EXERCISE DETAILS:
If a line of the data below holds the string "linejoin", copy it.

DATASET CONTENT:
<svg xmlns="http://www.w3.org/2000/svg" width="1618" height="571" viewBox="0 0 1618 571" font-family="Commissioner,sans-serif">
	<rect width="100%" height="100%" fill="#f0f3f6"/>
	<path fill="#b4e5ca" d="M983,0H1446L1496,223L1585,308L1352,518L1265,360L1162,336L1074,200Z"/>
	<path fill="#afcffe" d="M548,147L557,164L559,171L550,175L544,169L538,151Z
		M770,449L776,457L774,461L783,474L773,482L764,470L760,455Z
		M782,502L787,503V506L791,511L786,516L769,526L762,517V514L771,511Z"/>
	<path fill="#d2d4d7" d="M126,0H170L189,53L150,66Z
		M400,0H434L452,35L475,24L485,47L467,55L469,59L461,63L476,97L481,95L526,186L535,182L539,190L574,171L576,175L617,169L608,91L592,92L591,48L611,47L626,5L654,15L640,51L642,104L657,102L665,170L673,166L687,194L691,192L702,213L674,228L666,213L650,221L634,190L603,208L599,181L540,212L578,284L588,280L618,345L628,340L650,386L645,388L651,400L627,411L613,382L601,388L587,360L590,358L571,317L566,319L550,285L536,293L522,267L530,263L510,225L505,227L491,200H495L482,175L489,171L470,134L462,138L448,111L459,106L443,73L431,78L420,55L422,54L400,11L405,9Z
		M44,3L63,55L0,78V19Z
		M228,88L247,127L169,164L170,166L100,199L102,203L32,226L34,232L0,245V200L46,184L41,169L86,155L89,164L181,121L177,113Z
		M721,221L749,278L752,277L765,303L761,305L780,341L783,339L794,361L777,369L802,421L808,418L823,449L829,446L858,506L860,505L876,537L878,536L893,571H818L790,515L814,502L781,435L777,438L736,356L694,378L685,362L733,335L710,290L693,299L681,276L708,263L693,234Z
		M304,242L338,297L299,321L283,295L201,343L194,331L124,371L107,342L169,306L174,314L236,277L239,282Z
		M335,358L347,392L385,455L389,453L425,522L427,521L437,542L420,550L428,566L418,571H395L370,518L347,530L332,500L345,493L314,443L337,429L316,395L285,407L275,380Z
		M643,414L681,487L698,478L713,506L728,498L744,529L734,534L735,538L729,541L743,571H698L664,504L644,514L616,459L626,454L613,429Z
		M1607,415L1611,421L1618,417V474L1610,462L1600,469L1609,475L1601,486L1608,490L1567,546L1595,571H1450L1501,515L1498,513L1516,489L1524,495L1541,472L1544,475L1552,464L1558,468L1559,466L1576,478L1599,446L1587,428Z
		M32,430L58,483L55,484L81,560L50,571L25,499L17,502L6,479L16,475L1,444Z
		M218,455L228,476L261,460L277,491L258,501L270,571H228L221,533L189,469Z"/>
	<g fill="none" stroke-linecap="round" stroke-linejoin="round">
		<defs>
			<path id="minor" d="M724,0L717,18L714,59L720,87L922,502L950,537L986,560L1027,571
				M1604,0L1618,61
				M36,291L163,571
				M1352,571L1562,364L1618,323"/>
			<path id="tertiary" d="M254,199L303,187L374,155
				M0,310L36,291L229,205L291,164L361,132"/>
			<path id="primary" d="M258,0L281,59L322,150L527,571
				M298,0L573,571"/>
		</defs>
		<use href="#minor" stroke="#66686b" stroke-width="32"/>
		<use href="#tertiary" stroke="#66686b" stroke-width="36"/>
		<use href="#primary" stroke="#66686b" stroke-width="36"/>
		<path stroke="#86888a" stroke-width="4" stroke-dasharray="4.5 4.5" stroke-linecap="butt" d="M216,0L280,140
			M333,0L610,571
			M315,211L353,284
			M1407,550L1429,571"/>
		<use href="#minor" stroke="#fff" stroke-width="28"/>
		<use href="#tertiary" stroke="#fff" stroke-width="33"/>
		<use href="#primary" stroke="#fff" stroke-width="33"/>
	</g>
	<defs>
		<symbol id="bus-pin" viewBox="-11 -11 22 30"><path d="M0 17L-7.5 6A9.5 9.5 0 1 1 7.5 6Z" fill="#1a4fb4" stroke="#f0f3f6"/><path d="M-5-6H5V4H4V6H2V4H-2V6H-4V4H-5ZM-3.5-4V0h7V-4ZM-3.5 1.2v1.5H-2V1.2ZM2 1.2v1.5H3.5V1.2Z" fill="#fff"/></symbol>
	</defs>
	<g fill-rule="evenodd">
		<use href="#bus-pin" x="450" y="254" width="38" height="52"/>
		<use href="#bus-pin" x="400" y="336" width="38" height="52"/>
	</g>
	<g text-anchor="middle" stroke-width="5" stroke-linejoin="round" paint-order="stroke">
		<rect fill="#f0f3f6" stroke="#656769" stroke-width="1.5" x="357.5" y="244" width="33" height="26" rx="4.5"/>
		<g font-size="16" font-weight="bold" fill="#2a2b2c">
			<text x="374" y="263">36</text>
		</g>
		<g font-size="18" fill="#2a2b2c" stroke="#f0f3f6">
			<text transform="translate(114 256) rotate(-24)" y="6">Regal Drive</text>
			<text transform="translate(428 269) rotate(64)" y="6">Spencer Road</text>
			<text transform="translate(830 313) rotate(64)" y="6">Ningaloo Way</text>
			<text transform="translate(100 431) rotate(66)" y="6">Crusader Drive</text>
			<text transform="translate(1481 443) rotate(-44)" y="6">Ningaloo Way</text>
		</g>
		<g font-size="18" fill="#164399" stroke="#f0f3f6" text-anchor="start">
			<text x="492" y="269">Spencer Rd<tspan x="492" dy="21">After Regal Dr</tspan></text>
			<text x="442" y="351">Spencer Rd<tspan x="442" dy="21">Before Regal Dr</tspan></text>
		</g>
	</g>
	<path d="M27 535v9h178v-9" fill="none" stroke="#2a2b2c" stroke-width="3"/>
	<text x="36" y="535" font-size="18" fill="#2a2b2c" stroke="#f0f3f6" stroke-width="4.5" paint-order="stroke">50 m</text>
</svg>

EXERCISE RESULT:
	<g fill="none" stroke-linecap="round" stroke-linejoin="round">
	<g text-anchor="middle" stroke-width="5" stroke-linejoin="round" paint-order="stroke">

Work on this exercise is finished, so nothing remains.